Approval has been given by ACOBA, subject to conditions that Calam not use any “privileged information” from her time in the civil service.
For the next two years, she will not be allowed to lobby the government on behalf of her new employers, or using her “Whitehall contacts to influence policy or secure business on behalf of McKinsey and Company, its subsidiaries or clients".
And Calam will have to wait for a year until she can give advice on any bids or contracts relating to the Home Office, on “McKinsey client matters upon which she has been directly involved while in Crown service,” or to foreign governments devising policies regarding crime, policing or national security.
New ACOBA rules
ACOBA recently tweaked its advice to former ministers and officials seeking to work in the commercial sector, warning them not not to exploit their old contacts, or allow their new colleagues to do so, once in a new job.
Fresh guidance drawn up by the watchdog, revealed in newly-published minutes of ACOBA's February board meeting, says that individuals who leave public service "should not make use, directly or indirectly, of his or her Whitehall contacts to influence policy or secure business for any organisations to which he or she moved.”
It will also “preclude other people working for an organisation from taking advantage of the former minister or official’s privileged access."
According to ACOBA, the move was prompted by the "potential for public concern that some organisations might be given an unfair advantage over others as a result of the contacts of the former minister or crown servants they employed".

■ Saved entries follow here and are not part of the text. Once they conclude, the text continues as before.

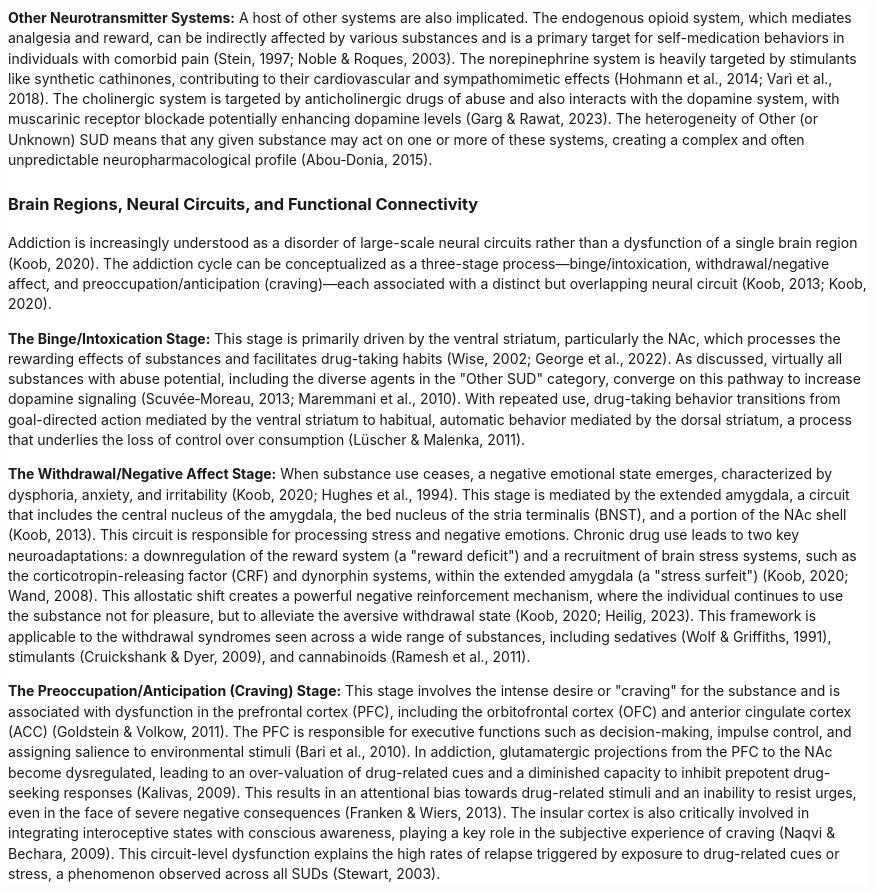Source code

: **Other Neurotransmitter Systems:** A host of other systems are also implicated. The endogenous opioid system, which mediates analgesia and reward, can be indirectly affected by various substances and is a primary target for self-medication behaviors in individuals with comorbid pain (Stein, 1997; Noble & Roques, 2003). The norepinephrine system is heavily targeted by stimulants like synthetic cathinones, contributing to their cardiovascular and sympathomimetic effects (Hohmann et al., 2014; Varı̀ et al., 2018). The cholinergic system is targeted by anticholinergic drugs of abuse and also interacts with the dopamine system, with muscarinic receptor blockade potentially enhancing dopamine levels (Garg & Rawat, 2023). The heterogeneity of Other (or Unknown) SUD means that any given substance may act on one or more of these systems, creating a complex and often unpredictable neuropharmacological profile (Abou‐Donia, 2015).

### Brain Regions, Neural Circuits, and Functional Connectivity

Addiction is increasingly understood as a disorder of large-scale neural circuits rather than a dysfunction of a single brain region (Koob, 2020). The addiction cycle can be conceptualized as a three-stage process—binge/intoxication, withdrawal/negative affect, and preoccupation/anticipation (craving)—each associated with a distinct but overlapping neural circuit (Koob, 2013; Koob, 2020).

**The Binge/Intoxication Stage:** This stage is primarily driven by the ventral striatum, particularly the NAc, which processes the rewarding effects of substances and facilitates drug-taking habits (Wise, 2002; George et al., 2022). As discussed, virtually all substances with abuse potential, including the diverse agents in the "Other SUD" category, converge on this pathway to increase dopamine signaling (Scuvée‐Moreau, 2013; Maremmani et al., 2010). With repeated use, drug-taking behavior transitions from goal-directed action mediated by the ventral striatum to habitual, automatic behavior mediated by the dorsal striatum, a process that underlies the loss of control over consumption (Lüscher & Malenka, 2011).

**The Withdrawal/Negative Affect Stage:** When substance use ceases, a negative emotional state emerges, characterized by dysphoria, anxiety, and irritability (Koob, 2020; Hughes et al., 1994). This stage is mediated by the extended amygdala, a circuit that includes the central nucleus of the amygdala, the bed nucleus of the stria terminalis (BNST), and a portion of the NAc shell (Koob, 2013). This circuit is responsible for processing stress and negative emotions. Chronic drug use leads to two key neuroadaptations: a downregulation of the reward system (a "reward deficit") and a recruitment of brain stress systems, such as the corticotropin-releasing factor (CRF) and dynorphin systems, within the extended amygdala (a "stress surfeit") (Koob, 2020; Wand, 2008). This allostatic shift creates a powerful negative reinforcement mechanism, where the individual continues to use the substance not for pleasure, but to alleviate the aversive withdrawal state (Koob, 2020; Heilig, 2023). This framework is applicable to the withdrawal syndromes seen across a wide range of substances, including sedatives (Wolf & Griffiths, 1991), stimulants (Cruickshank & Dyer, 2009), and cannabinoids (Ramesh et al., 2011).

**The Preoccupation/Anticipation (Craving) Stage:** This stage involves the intense desire or "craving" for the substance and is associated with dysfunction in the prefrontal cortex (PFC), including the orbitofrontal cortex (OFC) and anterior cingulate cortex (ACC) (Goldstein & Volkow, 2011). The PFC is responsible for executive functions such as decision-making, impulse control, and assigning salience to environmental stimuli (Bari et al., 2010). In addiction, glutamatergic projections from the PFC to the NAc become dysregulated, leading to an over-valuation of drug-related cues and a diminished capacity to inhibit prepotent drug-seeking responses (Kalivas, 2009). This results in an attentional bias towards drug-related stimuli and an inability to resist urges, even in the face of severe negative consequences (Franken & Wiers, 2013). The insular cortex is also critically involved in integrating interoceptive states with conscious awareness, playing a key role in the subjective experience of craving (Naqvi & Bechara, 2009). This circuit-level dysfunction explains the high rates of relapse triggered by exposure to drug-related cues or stress, a phenomenon observed across all SUDs (Stewart, 2003).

As a result, ACOBA will "supplement the wording of the lobbying ban in all cases where a former minister or Crown servant was seeking to take up employment in the sector which they were involved with while in office".
It is also taking a tougher line on former politicians and civil servants who only make an application to ACOBA after they have taken up a new job.
ACOBA will now only consider a retrospective application "where it was clear in the particular case that the delay had not been the fault of the applicant".
The body will also name and shame those who do not approach it in advance of taking up new roles outside government, in order to "encourage others to follow the correct process" and ensure that "any improper appointment would not pass without comment".
ACOBA chair Baroness Browning told MPs earlier this year that her organisation needed to do more to combat "the public’s perception of the revolving door situation" in which public servants move into private sector roles after leaving office.
But she rejected a suggestion by Labour's Paul Flynn that ACOBA was "a pussycat without teeth or claws", saying the watchdog was "given a remit with a set of rules that are drawn up by the government".